Details
-
Bug
-
Status: Resolved
-
Major
-
Resolution: Fixed
-
0.1.0 (incubating), 0.2.0 (incubating), 0.2.1 (incubating)
-
None
-
None
Description
ORQuery, ANDQuery, and RequiredOptionalQuery all have optimizations which kick
in when only one child Query can match: they all compile down to the inner
Matcher.
In the case of ORQuery and RequiredOptionalQuery, this optimization can kick
in per-segment, resulting in an ORMatcher/RequiredOptionalMatcher for some
segments and e.g. a child TermMatcher for others. This skews scoring because
coord() affects the ORMatcher/RequiredOptionalMatcher, but not the TermMatcher
– the ORMatcher/RequiredOptionalMatcher damps the score of the matching term
by a coord() multiplier which is typically less than 1.0, but the TermMatcher
contributes 100% of its score. The punchline is that two documents in
different segments which present identical match criteria can produce
different scores, depending on whether terms not present in the document are
represented in the segment.

■ **TASKS TO CARRY OUT**
• a. Copy the bug description from "In the case" to "in the segment.", swapping every "TermMatcher" for "PhraseMatcher".
• b. Extend the scoring bug description with a few more sentences that follow on from its last line.

■ **PROVIDED MATERIAL**

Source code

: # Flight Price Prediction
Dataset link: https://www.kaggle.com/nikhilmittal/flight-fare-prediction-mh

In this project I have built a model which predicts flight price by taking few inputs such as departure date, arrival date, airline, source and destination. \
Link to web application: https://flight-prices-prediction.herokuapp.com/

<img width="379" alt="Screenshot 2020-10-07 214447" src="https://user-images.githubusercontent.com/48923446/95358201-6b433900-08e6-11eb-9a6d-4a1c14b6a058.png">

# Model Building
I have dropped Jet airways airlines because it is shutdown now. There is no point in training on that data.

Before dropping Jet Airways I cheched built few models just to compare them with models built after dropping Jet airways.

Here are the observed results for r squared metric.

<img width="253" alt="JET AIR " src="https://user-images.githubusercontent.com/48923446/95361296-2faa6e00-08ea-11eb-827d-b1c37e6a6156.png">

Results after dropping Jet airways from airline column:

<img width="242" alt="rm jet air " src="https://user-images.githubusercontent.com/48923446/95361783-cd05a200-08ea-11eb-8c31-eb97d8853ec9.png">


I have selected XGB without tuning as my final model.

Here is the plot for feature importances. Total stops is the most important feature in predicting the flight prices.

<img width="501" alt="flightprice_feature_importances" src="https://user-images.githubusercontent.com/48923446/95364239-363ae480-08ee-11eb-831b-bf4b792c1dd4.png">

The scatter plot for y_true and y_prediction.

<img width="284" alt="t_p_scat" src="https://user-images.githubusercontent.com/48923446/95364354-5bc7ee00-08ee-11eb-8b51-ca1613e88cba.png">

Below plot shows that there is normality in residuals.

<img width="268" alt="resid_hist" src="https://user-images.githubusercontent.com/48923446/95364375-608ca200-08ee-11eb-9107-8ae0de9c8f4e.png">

■ **YOUR RESPONSES**
• a.
In the case of ORQuery and RequiredOptionalQuery, this optimization can kick
in per-segment, resulting in an ORMatcher/RequiredOptionalMatcher for some
segments and e.g. a child PhraseMatcher for others. This skews scoring because
coord() affects the ORMatcher/RequiredOptionalMatcher, but not the PhraseMatcher
– the ORMatcher/RequiredOptionalMatcher damps the score of the matching term
by a coord() multiplier which is typically less than 1.0, but the PhraseMatcher
contributes 100% of its score. The punchline is that two documents in
different segments which present identical match criteria can produce
different scores, depending on whether terms not present in the document are
represented in the segment.

• b.
In addition, ORQuery may compile down to a smaller ORMatcher when
e.g. 3 out of 5 OR'd terms are present. This skews scoring for similar
reasons.
To present consistent scoring across all segments, Queries should always
compile down to the same Matcher node structore for each segment. By the time
you are compiling per-segment Matchers, it is too late to re-calculate the
weighting, so you can't optimize the Matcher structure when you find that e.g.
one of two terms doesn't exist in a given segment.
In addition, when compiling down to a single child Matcher, ORQuery, ANDQuery
and RequiredOptionalQuery all discard custom boosts. This is solvable by
moving the optimization from Compiler_Make_Matcher() up into
Query_Make_Compiler().